Dame Hilary Mantel has been showing – again – that she is completely fearless. Back in 2013 she caused a right royal brouhaha when she made some comments about the bodies and breeding expectations surrounding the women who married into the Royal Family. Commentators piled in, often oblivious to the context of the great dame’s remarks – which were a plea for kindness from the public and media – and hounded her as if the hanging, drawing and quartering days were still here. Undaunted, Mantel has ventured back on to this inflammatory territory. In the wake of the death of Prince Philip, she has said she believes that the monarchy is facing the “endgame”: “I don’t know how much longer the institution will go on. I’m not sure if it will outlast William. So I think it will be their last big era.” So far Mantel’s head is still on her shoulders. . .
The Booker Prize and the Royal Family has, of course, another connection. The Duchess of Cornwall is a huge supporter of the prize and a regular attendee at the winner award ceremony. Now news emerges that she is to be played in the new series of The Crown by Olivia Williams. One degree of separation and all that: Williams herself is a Bookerite, being one of the actors who read excerpts of the shortlisted books at the 2017 Man Booker ceremony – indeed she met Camilla at the event. Depending on how Williams interprets her new role, it could make for an interesting problem for whoever works out the seating plan for a future Booker Prize dinner.
While the opening line of a novel can often be an indication that what follows is not going to be much cop, it doesn’t necessarily reveal how good a good novel is going to be. One enterprising media site recently printed the openings of the six books shortlisted for the International Booker Prize so that readers could do their own compare and contrast.
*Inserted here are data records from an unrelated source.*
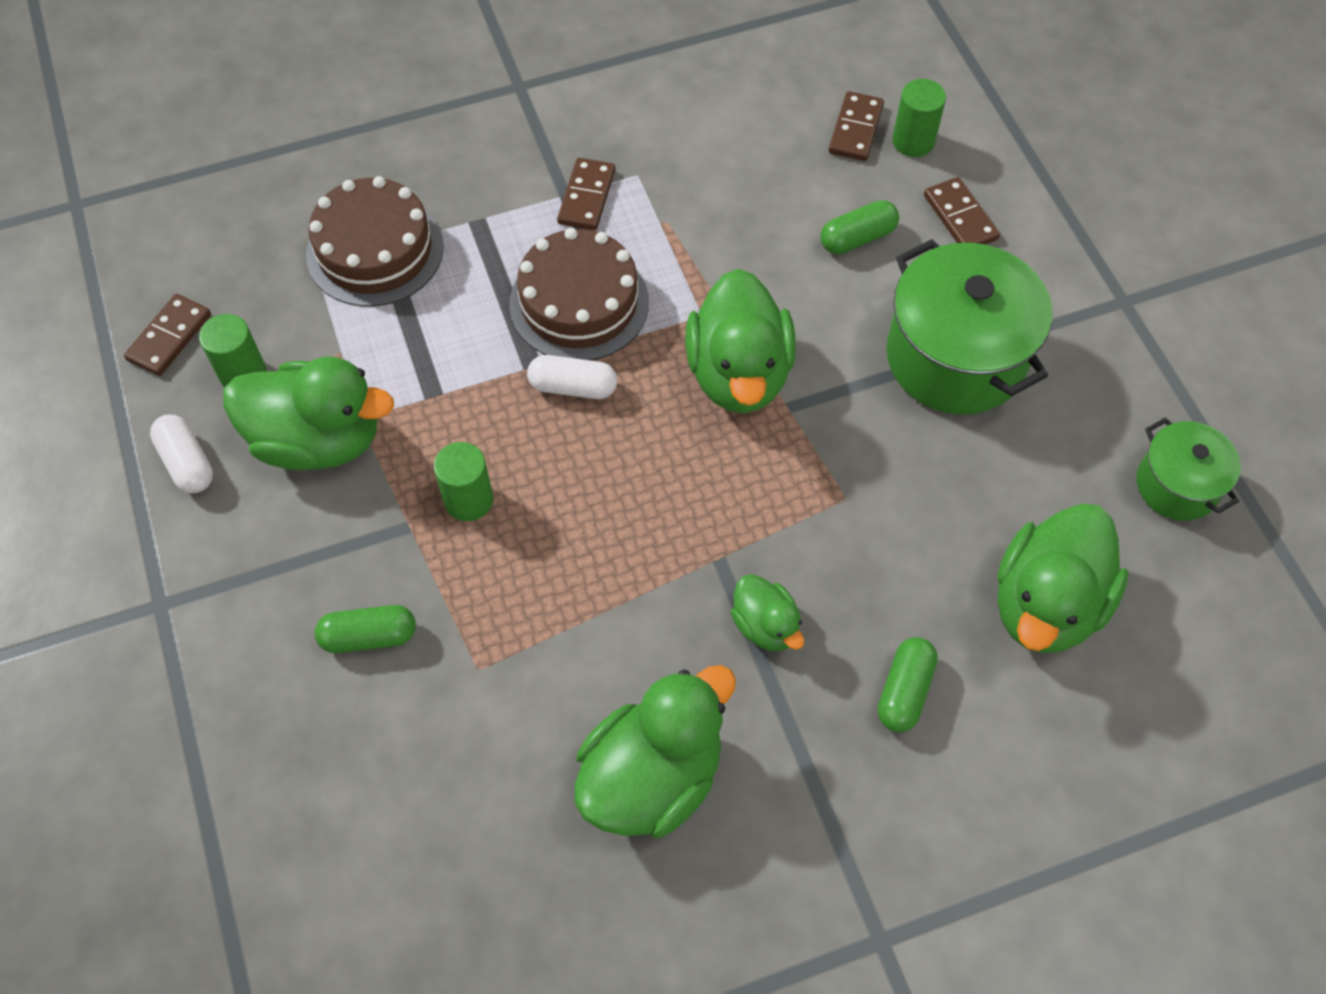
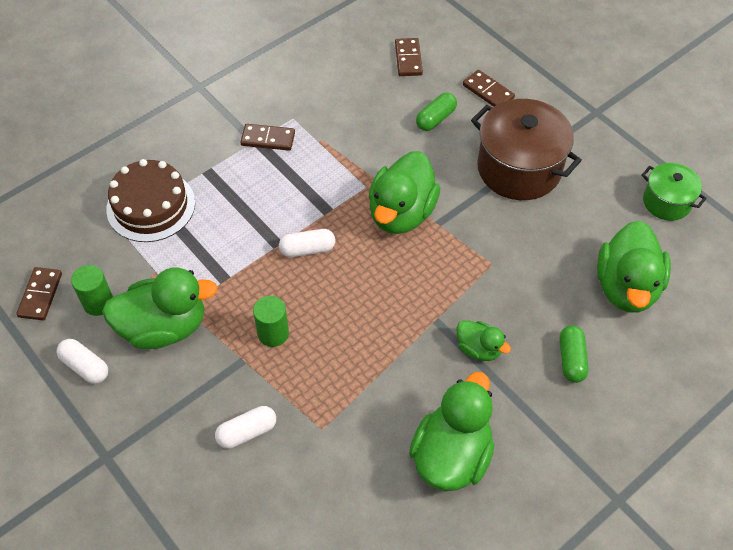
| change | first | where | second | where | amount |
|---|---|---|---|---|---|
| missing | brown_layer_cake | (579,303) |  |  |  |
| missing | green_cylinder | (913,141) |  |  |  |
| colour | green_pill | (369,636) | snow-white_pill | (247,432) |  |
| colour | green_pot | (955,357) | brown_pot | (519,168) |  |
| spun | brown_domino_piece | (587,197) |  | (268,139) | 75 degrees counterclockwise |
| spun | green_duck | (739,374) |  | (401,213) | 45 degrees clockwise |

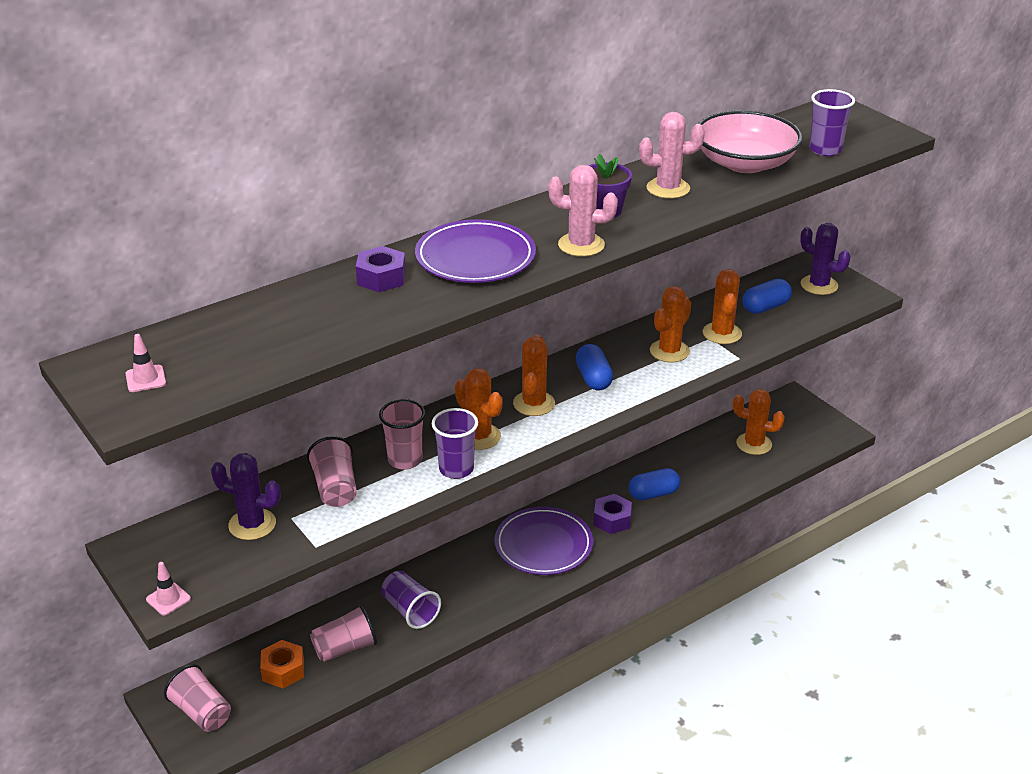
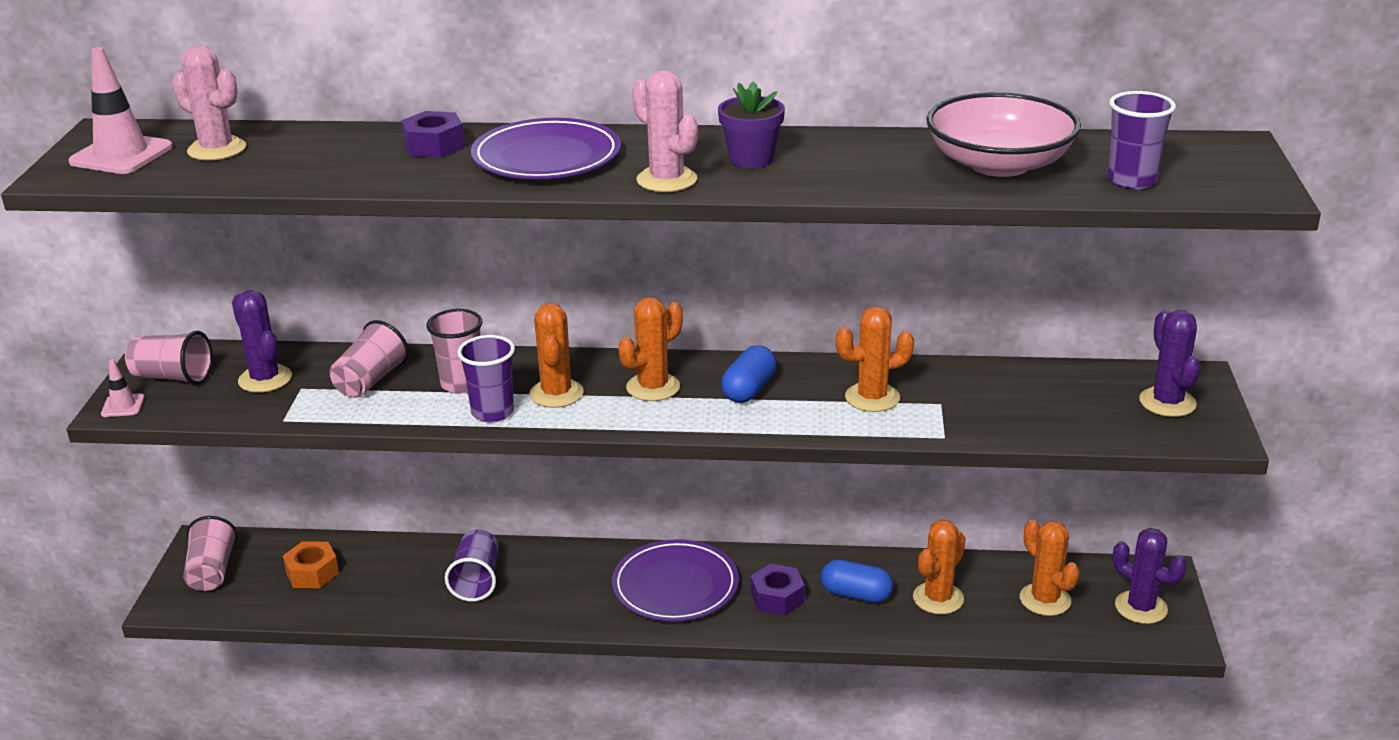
| change | first | where | second | where | amount |
|---|---|---|---|---|---|
| missing | cobalt_pill | (765,307) |  |  |  |
| appeared |  |  | purple_cactus | (1141,607) |  |
| relocated | pink_beaker | (345,648) |  | (173,377) |  |
| relocated | pink_cactus | (668,188) |  | (217,149) |  |
| relocated | bright_orange_cactus | (722,333) |  | (938,598) |  |
| size | pink_road_cone | (145,379) |  | (121,155) | x1.95 |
The shortest opening sentence is just five words long (and two more contain just six), while the longest contains 46. It is hard to tell what, if any, conclusions can be drawn but Eric Vuillard (“His father had been hanged” from The War of the Poor) is in competition with Benjamín Labatut (“In a medical examination on the eve of the Nuremberg Trials, the doctors found the nails of Hermann Göring’s fingers and toes stained a furious red, the consequences of his addiction to dithrydocodeine, an analgesic of which he took more than one hundred pills a day”, from When We Cease to Understand the World) in the laconic vs expansive stand-off.
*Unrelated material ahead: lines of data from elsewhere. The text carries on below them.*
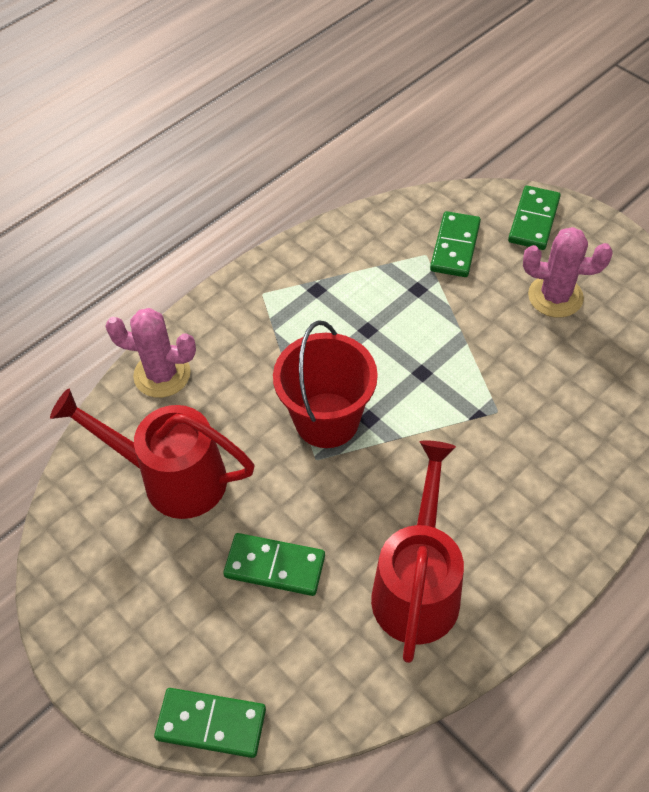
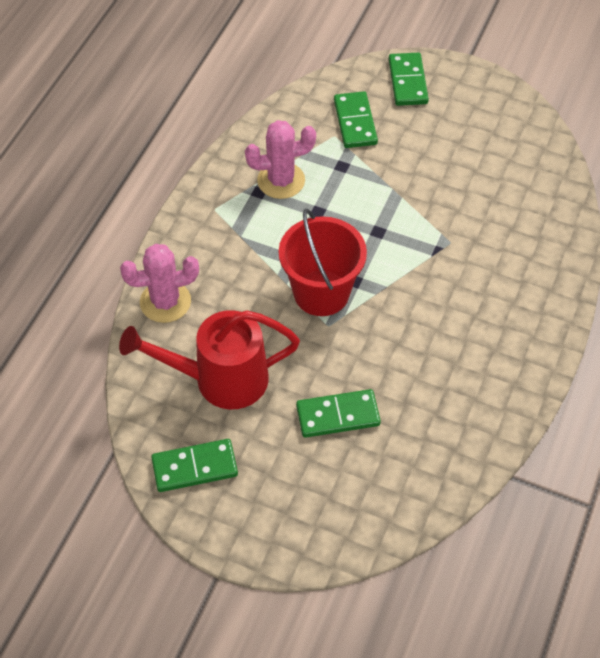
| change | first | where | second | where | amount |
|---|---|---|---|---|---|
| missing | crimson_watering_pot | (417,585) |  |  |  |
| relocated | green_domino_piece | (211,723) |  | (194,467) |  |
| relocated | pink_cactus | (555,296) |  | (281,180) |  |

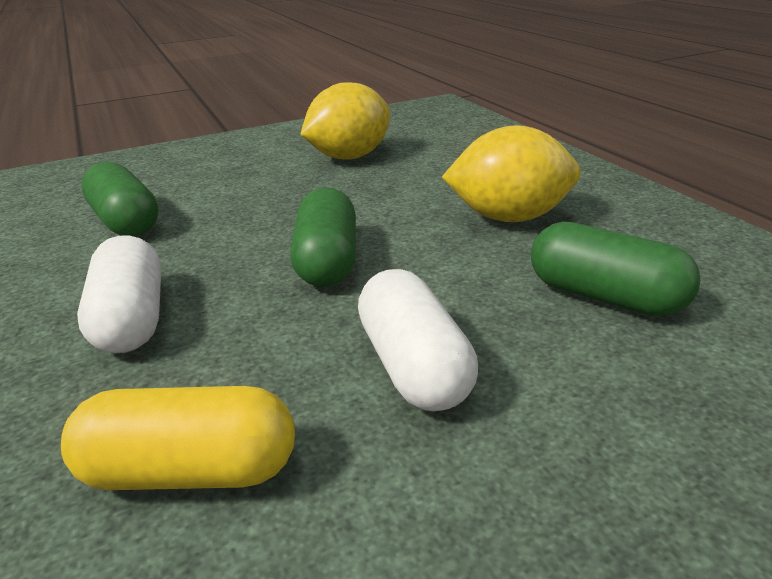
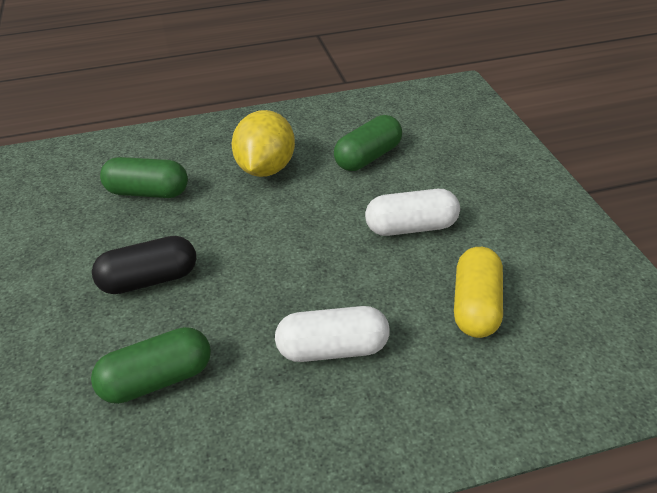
| change | first | where | second | where | amount |
|---|---|---|---|---|---|
| missing | yellow_citrus_fruit | (349,157) |  |  |  |
| appeared |  |  | black_pill | (149,280) |  |
| relocated | green_pill | (327,261) |  | (147,192) |  |

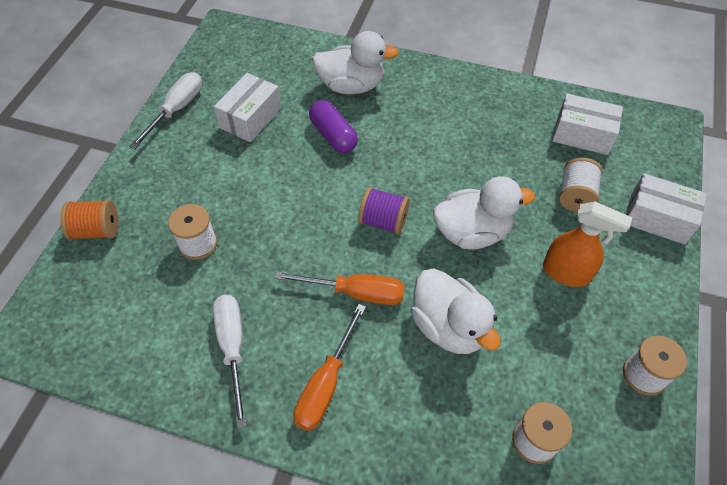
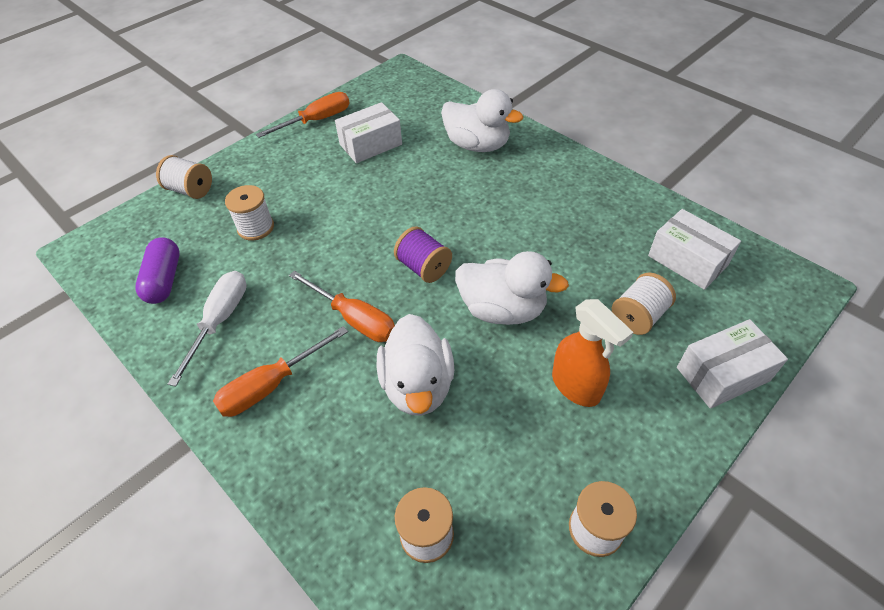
| change | first | where | second | where | amount |
|---|---|---|---|---|---|
| relocated | purple_pill | (333,135) |  | (164,280) |  |
| colour | bright_orange_reel_of_thread | (96,230) | snow-white_reel_of_thread | (190,190) |  |
| colour | snow-white_screwdriver | (176,110) | bright_orange_screwdriver | (316,120) |  |
| spun | snow-white_parcel | (657,218) |  | (722,374) | 75 degrees counterclockwise |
Ben Okri, a Booker Prize winner and stalwart, is never an idle man. The latest offering to emerge from the pen of the poet and novelist can be seen from July at the Young Vic Theatre in London. Okri has taken an ancient Egyptian poem, The Tale of Sinuhe, from c1875 BC, and recast it for the stage as Changing Destiny. The story explores “the essence of humanity and the complexities of immigration” as well as divine power and free will and follows the travails of a courtier, Sinuhe, who flees Egypt at the death of the king. Okri’s telling will gain added heft from a stage design by the lauded architect Sir David Adjaye and the director Kwame Kwei-Armah.